Exercise brief
Turn every line of text in the data below into a JSON list of strings, with one string per line. Skip blank lines and leave the pictures out.

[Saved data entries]
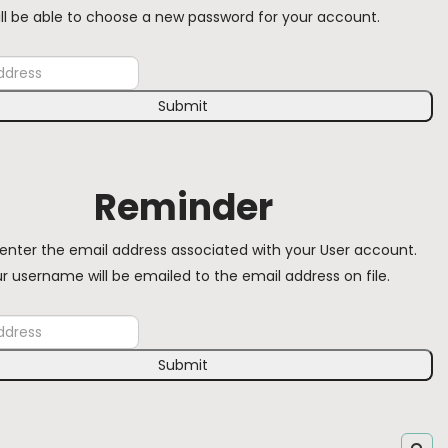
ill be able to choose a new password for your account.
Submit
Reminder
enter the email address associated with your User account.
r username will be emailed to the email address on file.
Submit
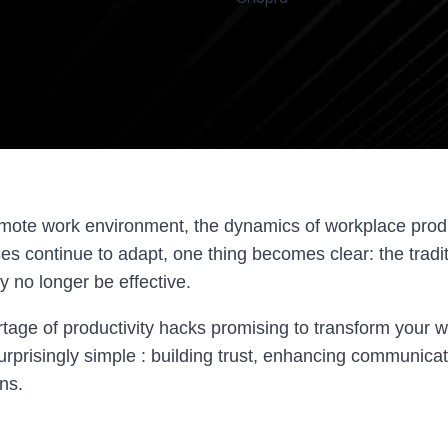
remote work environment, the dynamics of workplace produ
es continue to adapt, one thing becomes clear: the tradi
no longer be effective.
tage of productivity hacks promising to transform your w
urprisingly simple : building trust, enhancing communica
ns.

Solved exercise
[
  "ill be able to choose a new password for your account.",
  "Submit",
  "Reminder",
  "enter the email address associated with your User account.",
  "r username will be emailed to the email address on file.",
  "Submit",
  "remote work environment, the dynamics of workplace produ",
  "es continue to adapt, one thing becomes clear: the tradi",
  "no longer be effective.",
  "tage of productivity hacks promising to transform your w",
  "urprisingly simple : building trust, enhancing communica",
  "ns."
]